Task - Reproduce every record below word for word and include no pictures.

[Saved data entries]
..........
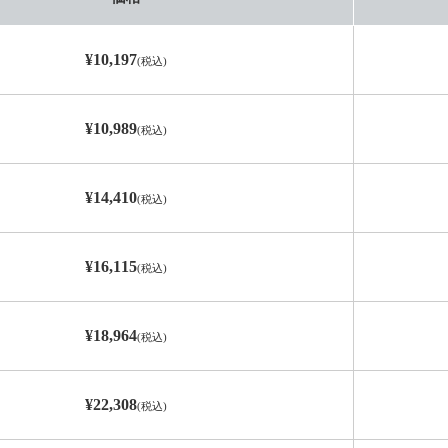
¥10,197
(税込)
¥10,989
(税込)
¥14,410
(税込)
¥16,115
(税込)
¥18,964
(税込)
¥22,308
(税込)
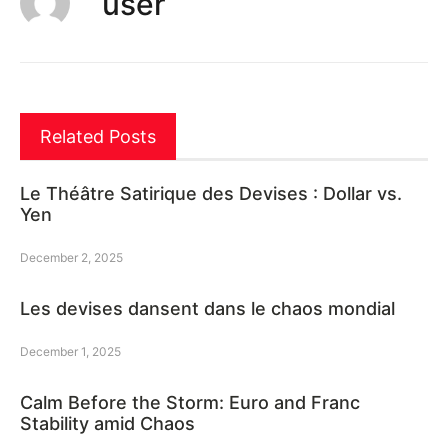
user
Related Posts
Le Théâtre Satirique des Devises : Dollar vs.
Yen
December 2, 2025
Les devises dansent dans le chaos mondial
December 1, 2025
Calm Before the Storm: Euro and Franc
Stability amid Chaos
..........
Output -
¥10,197
(税込)
¥10,989
(税込)
¥14,410
(税込)
¥16,115
(税込)
¥18,964
(税込)
¥22,308
(税込)
user
Related Posts
Le Théâtre Satirique des Devises : Dollar vs.
Yen
December 2, 2025
Les devises dansent dans le chaos mondial
December 1, 2025
Calm Before the Storm: Euro and Franc
Stability amid Chaos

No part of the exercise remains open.